課題一覧:
(A) 人文字の俳句の解説について、次の問いに答えよ。
(i) 人文字とは何をすることか。
(ii) 句の中で人文字を作らせようとしている相手は誰か。
(iii) 「澄む」を含む秋の季語として挙げられている二つの語は何か。
(B) 人文字の俳句の解説から、「しかし、上空からこれを見おろ」で始まり「徒たちの人文字を撮影します。」で終わる範囲を、一字も変えずに書き写せ。

読解用本文:
⁂

炎環誌(炎環の俳誌)で発表された感謝の俳句を解説付きでご紹介。
さまざまな感謝の俳句を通じて、あなたらしい「ありがとう」の伝え方を探してみませんか?

俳句の面白さをより一層感じることができる「面白い俳句」ページもあわせてご覧ください。

人文字の野外練習秋澄あきすめり

髙橋郁代
「炎環」11月号より

生徒たちが人文字の練習をしているイメージ

生徒たちに感謝

人文字というのは、広い土地に大勢の人が並んで文字をつくることです。

たとえば「PEACE」という字を地面に大きく書き、人はその線の上に、隙間を空けず、ズレることなく、きちんと並ばなくてはいけません。
これを地上で眺めるだけでは、ただ大勢の人が見えるだけです。
しかし、上空からこれを見おろすと、そこにPEACEという五文字がくっきりと浮き上り、それが人によって形作られていることに感動します。

句では、学校の生徒たちに、この人文字を作らせようとしています。
学校の創立50周年とか、そういう記念のイベントなのでしょう。
これには全校生徒が参加しますから、それを統制する教師たちもたいへんです。

本番では、校舎の屋上や高いクレーンの先から、あるいはドローンを飛ばして、場合によってはセスナ機から、生徒たちの人文字を撮影します。
たった一回きりの本番ですから、十分に練習しなければいけません。
青い空も、あたりを満たす空気も、さわやかに澄みわたった秋の日、生徒たちの生き生きと練習に励んでいる様子が目に浮かびます。

解説

季語:秋澄む

秋は大気が澄みきって、目にする風景、聞こえてくる音、そのすべてが美しい、という強烈な季語です。
この季語一つで、すでに秋を語り尽くしているような趣があります。

さわやか」は、これ一語で秋の季語。

「澄む」も、「爽やか」と似たような感覚ではありますが、しかし「澄む」一語だけでは季語にならず、何が「澄む」のかをはっきりさせた、「空澄む」「水澄む」が秋の季語です。

⁂

データ項目:
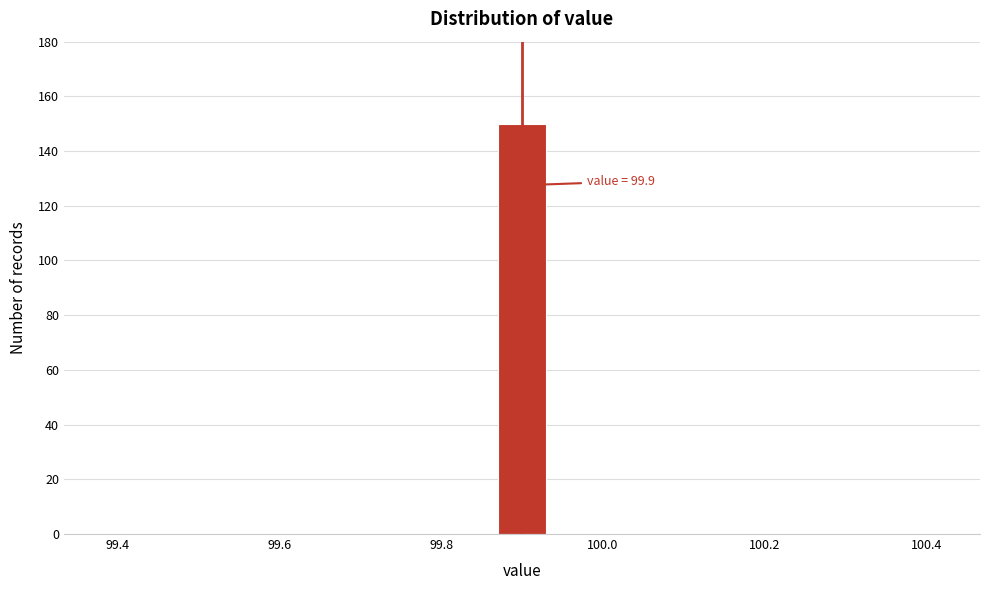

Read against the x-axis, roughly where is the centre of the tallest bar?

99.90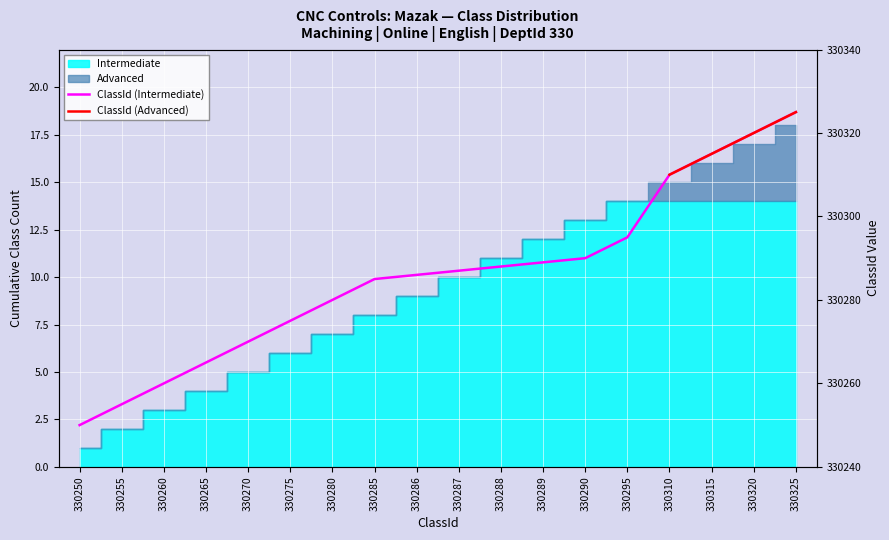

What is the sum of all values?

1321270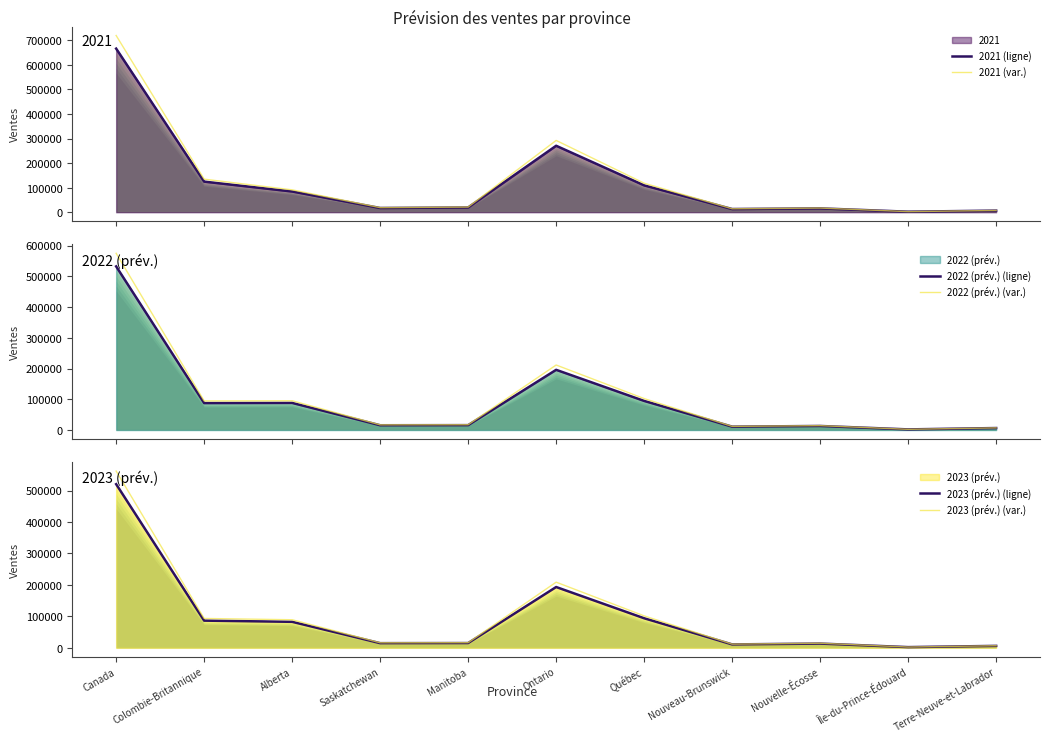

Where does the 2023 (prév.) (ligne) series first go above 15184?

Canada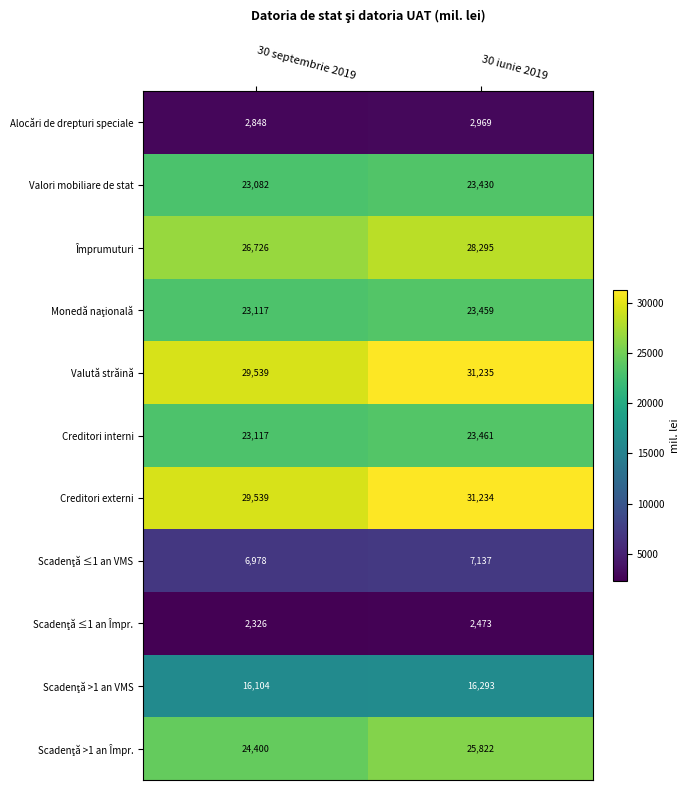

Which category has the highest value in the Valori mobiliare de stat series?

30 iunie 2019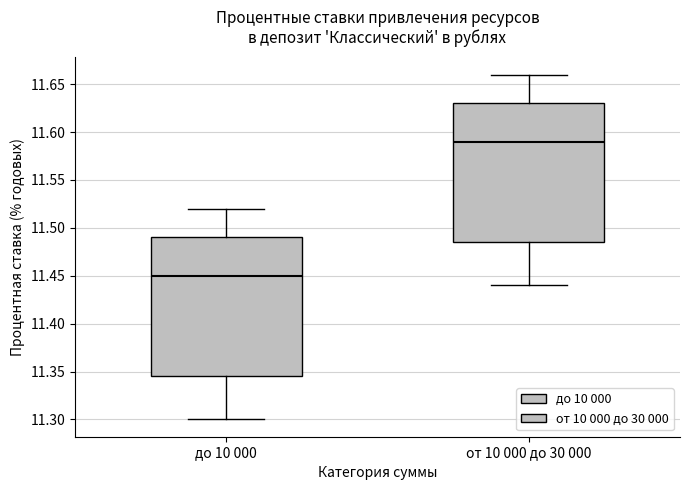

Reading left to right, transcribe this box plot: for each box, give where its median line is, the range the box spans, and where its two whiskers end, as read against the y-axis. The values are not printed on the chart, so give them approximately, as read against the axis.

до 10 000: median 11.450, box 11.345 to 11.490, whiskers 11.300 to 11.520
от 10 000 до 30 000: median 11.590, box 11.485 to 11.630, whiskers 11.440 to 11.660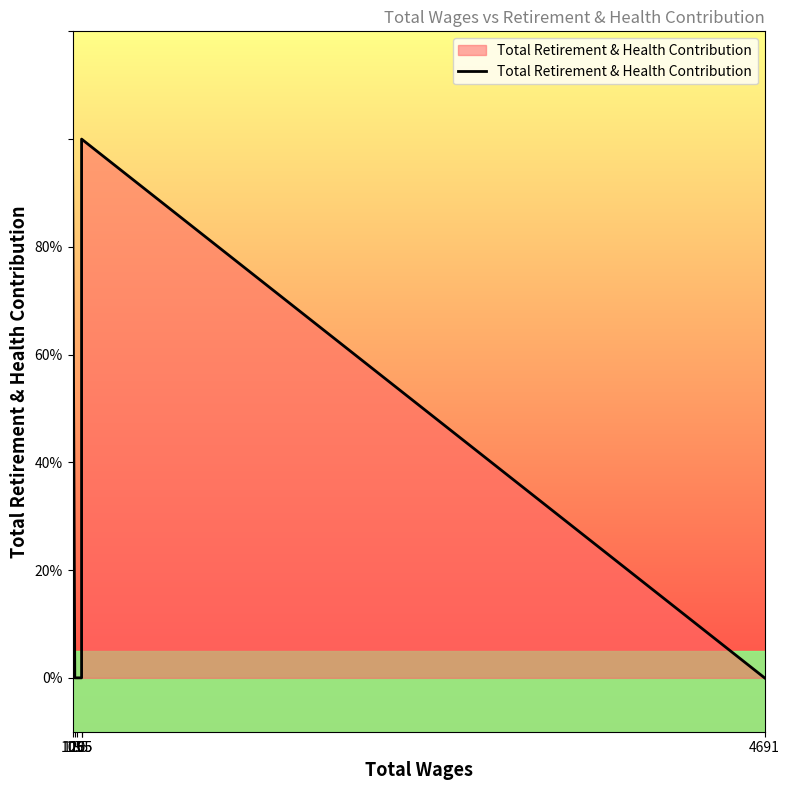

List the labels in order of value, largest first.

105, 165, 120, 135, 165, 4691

⁂

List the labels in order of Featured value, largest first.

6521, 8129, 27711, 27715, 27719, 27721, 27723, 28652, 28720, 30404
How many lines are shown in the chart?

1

⁂

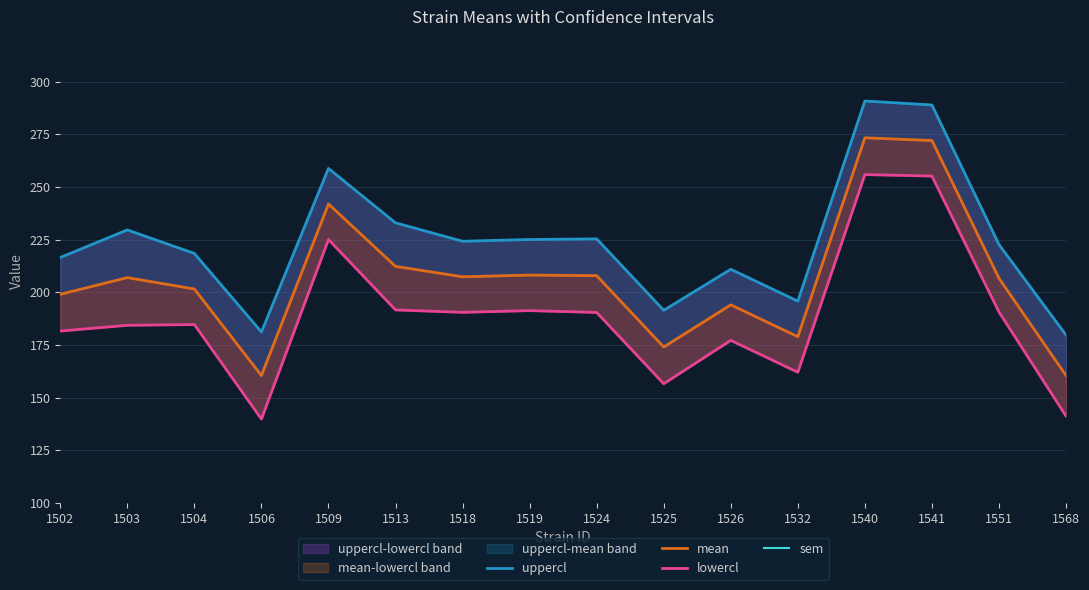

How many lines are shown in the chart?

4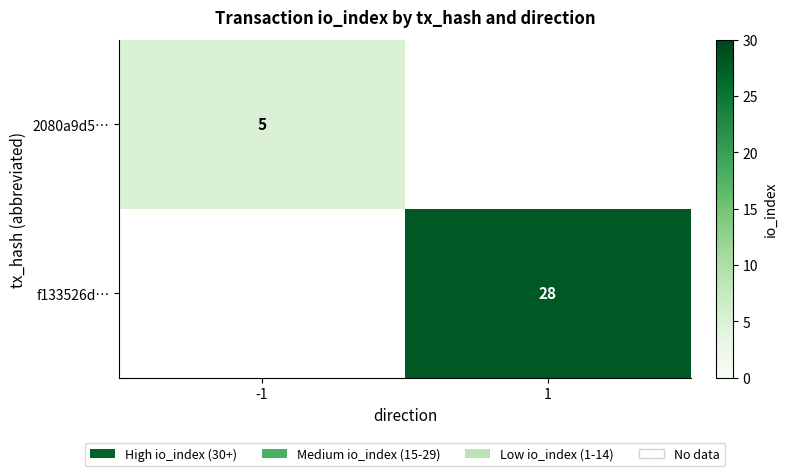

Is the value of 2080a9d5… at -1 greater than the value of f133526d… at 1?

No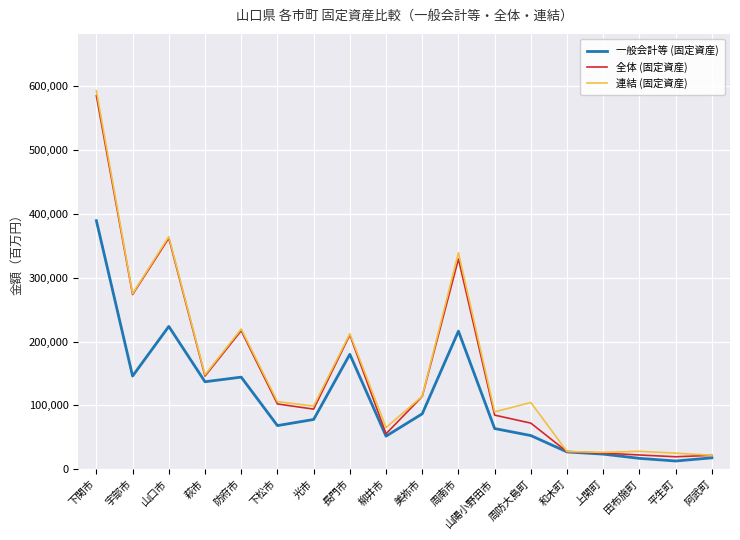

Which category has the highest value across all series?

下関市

⁂

課題の解答:
(A)
(i) 広い土地に大勢の人が並んで文字をつくること
(ii) 学校の生徒たち
(iii) 「空澄む」と「水澄む」

(B)
しかし、上空からこれを見おろすと、そこにPEACEという五文字がくっきりと浮き上り、それが人によって形作られていることに感動します。

句では、学校の生徒たちに、この人文字を作らせようとしています。
学校の創立50周年とか、そういう記念のイベントなのでしょう。
これには全校生徒が参加しますから、それを統制する教師たちもたいへんです。

本番では、校舎の屋上や高いクレーンの先から、あるいはドローンを飛ばして、場合によってはセスナ機から、生徒たちの人文字を撮影します。